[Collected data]
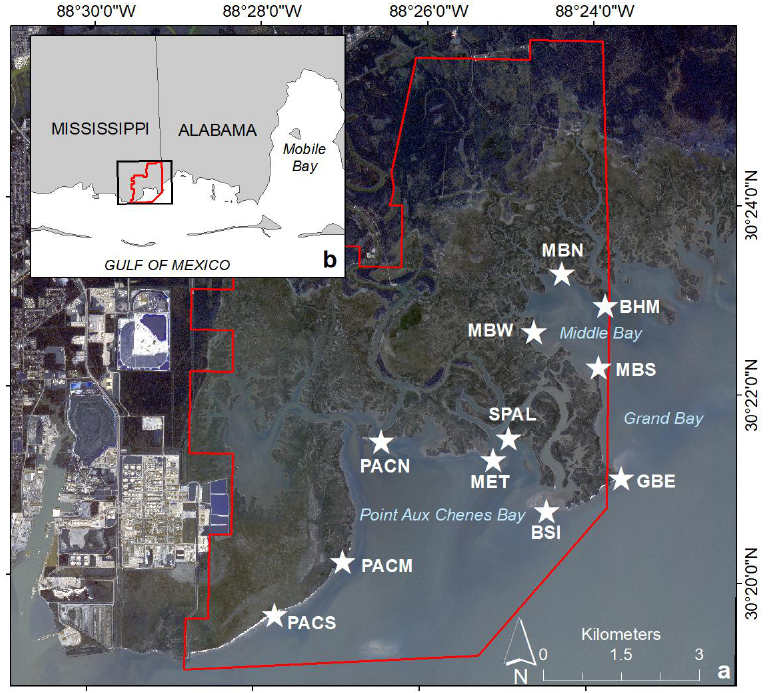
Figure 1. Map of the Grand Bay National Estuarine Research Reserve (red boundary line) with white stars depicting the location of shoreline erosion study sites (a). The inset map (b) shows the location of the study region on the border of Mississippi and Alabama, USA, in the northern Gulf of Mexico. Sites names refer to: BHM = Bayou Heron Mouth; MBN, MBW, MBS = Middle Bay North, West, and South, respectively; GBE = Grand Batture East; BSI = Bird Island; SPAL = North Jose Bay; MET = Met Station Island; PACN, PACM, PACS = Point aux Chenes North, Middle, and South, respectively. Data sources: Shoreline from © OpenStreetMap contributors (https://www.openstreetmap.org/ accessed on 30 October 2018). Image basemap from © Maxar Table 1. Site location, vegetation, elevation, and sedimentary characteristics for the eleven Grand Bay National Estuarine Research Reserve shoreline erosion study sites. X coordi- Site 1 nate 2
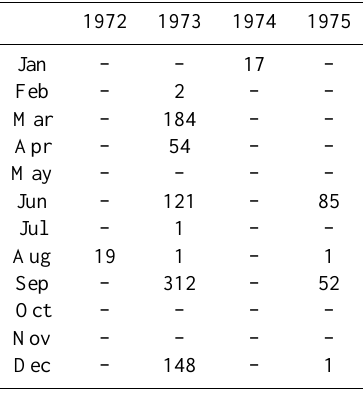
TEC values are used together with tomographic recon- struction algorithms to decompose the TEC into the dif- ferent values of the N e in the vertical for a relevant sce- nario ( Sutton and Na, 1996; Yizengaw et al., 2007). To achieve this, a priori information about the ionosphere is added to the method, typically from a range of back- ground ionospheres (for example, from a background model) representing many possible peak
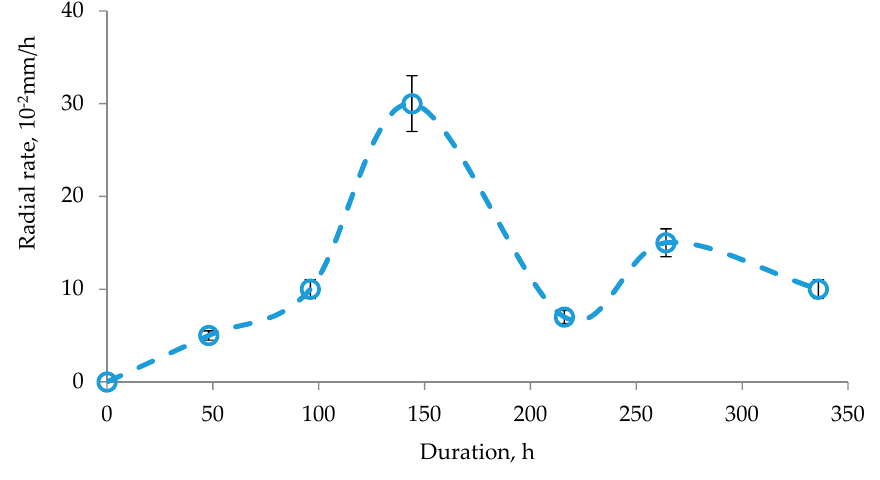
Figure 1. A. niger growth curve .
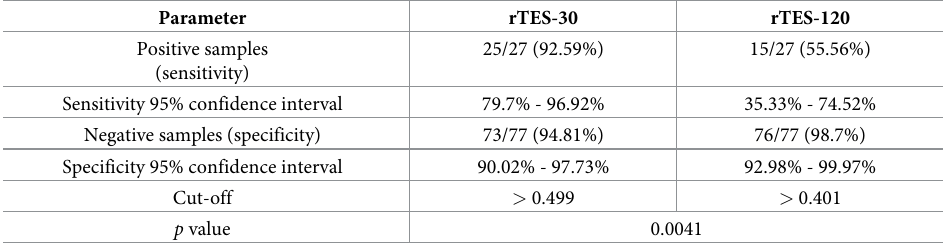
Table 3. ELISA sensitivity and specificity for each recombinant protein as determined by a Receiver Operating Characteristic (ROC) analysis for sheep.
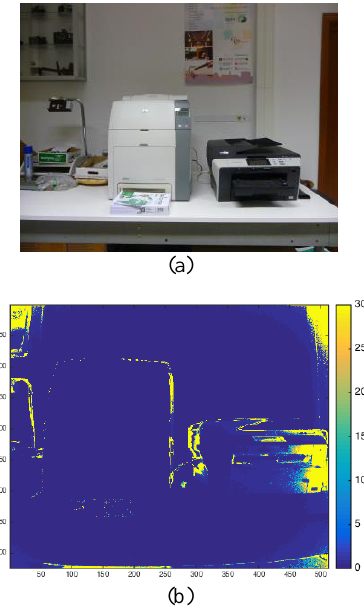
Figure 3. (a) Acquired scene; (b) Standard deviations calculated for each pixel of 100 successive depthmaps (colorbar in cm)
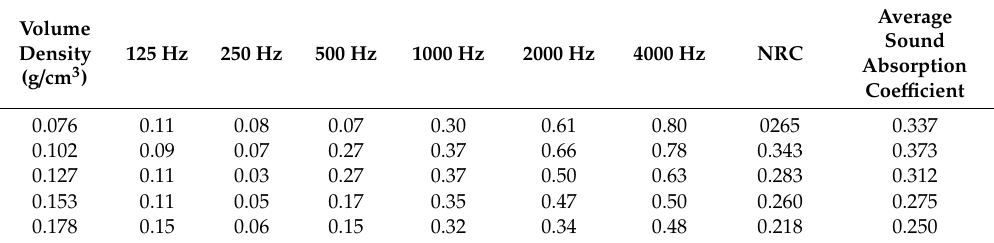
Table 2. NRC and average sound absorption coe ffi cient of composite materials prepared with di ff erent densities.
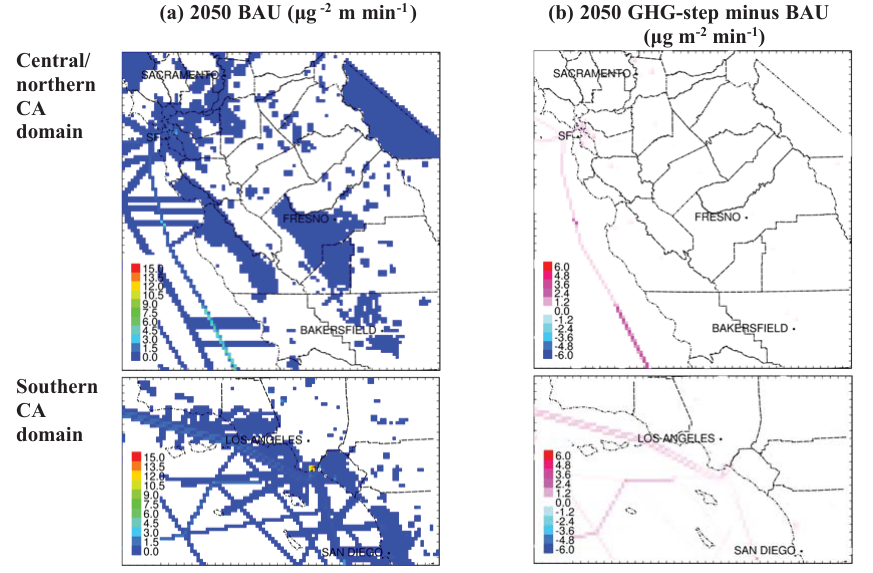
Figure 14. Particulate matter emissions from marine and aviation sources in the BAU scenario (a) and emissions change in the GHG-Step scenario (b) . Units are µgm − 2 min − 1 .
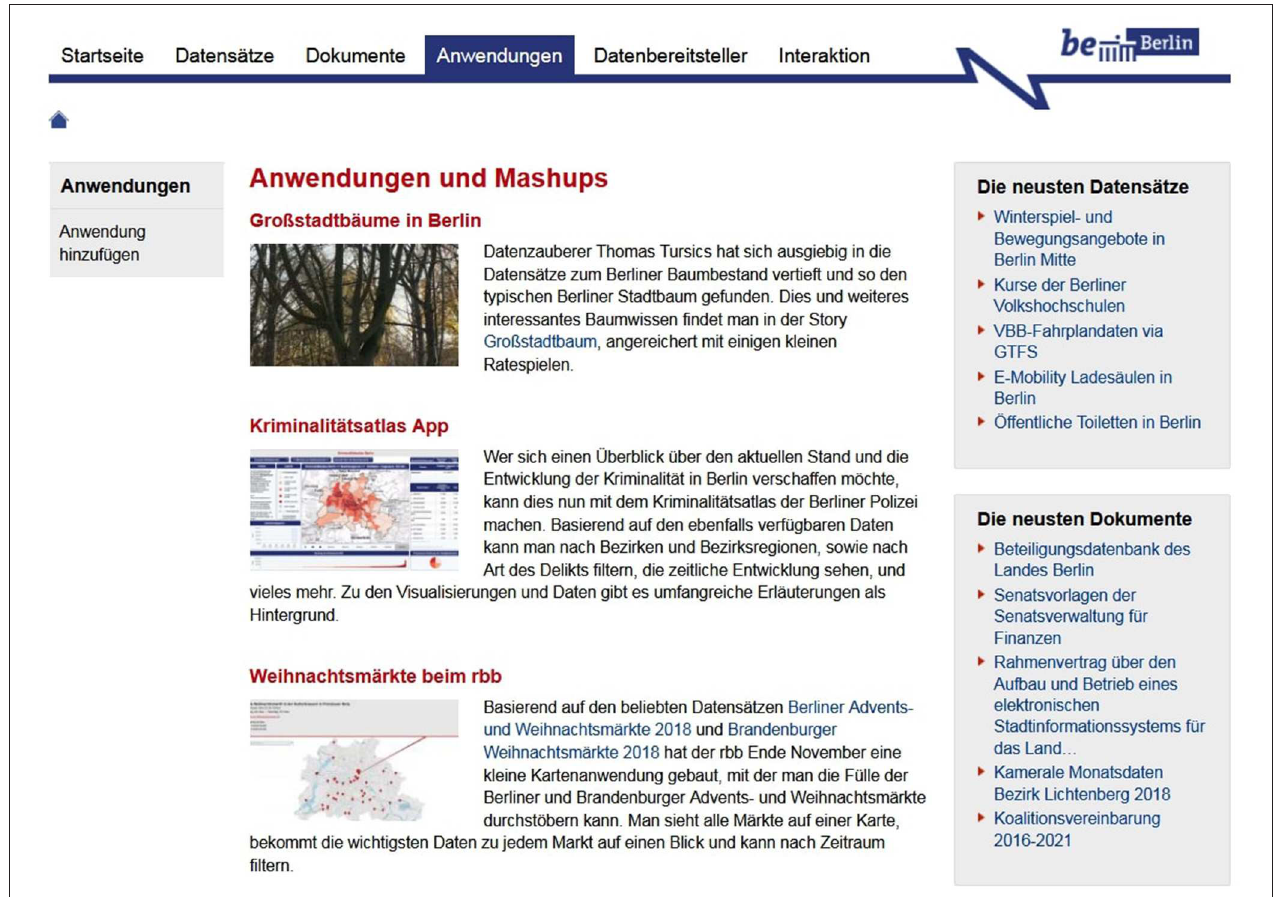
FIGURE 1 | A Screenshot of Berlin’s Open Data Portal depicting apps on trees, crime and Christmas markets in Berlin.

## [THE TASK]
Before printing the records again, strip out the pictures; change nothing else.

## [ANSWER BOX]
Figure 1. Map of the Grand Bay National Estuarine Research Reserve (red boundary line) with white stars depicting the location of shoreline erosion study sites (a). The inset map (b) shows the location of the study region on the border of Mississippi and Alabama, USA, in the northern Gulf of Mexico. Sites names refer to: BHM = Bayou Heron Mouth; MBN, MBW, MBS = Middle Bay North, West, and South, respectively; GBE = Grand Batture East; BSI = Bird Island; SPAL = North Jose Bay; MET = Met Station Island; PACN, PACM, PACS = Point aux Chenes North, Middle, and South, respectively. Data sources: Shoreline from © OpenStreetMap contributors (https://www.openstreetmap.org/ accessed on 30 October 2018). Image basemap from © Maxar Table 1. Site location, vegetation, elevation, and sedimentary characteristics for the eleven Grand Bay National Estuarine Research Reserve shoreline erosion study sites. X coordi- Site 1 nate 2
TEC values are used together with tomographic recon- struction algorithms to decompose the TEC into the dif- ferent values of the N e in the vertical for a relevant sce- nario ( Sutton and Na, 1996; Yizengaw et al., 2007). To achieve this, a priori information about the ionosphere is added to the method, typically from a range of back- ground ionospheres (for example, from a background model) representing many possible peak
Figure 1. A. niger growth curve .
Table 3. ELISA sensitivity and specificity for each recombinant protein as determined by a Receiver Operating Characteristic (ROC) analysis for sheep.
Figure 3. (a) Acquired scene; (b) Standard deviations calculated for each pixel of 100 successive depthmaps (colorbar in cm)
Table 2. NRC and average sound absorption coe ffi cient of composite materials prepared with di ff erent densities.
Figure 14. Particulate matter emissions from marine and aviation sources in the BAU scenario (a) and emissions change in the GHG-Step scenario (b) . Units are µgm − 2 min − 1 .
FIGURE 1 | A Screenshot of Berlin’s Open Data Portal depicting apps on trees, crime and Christmas markets in Berlin.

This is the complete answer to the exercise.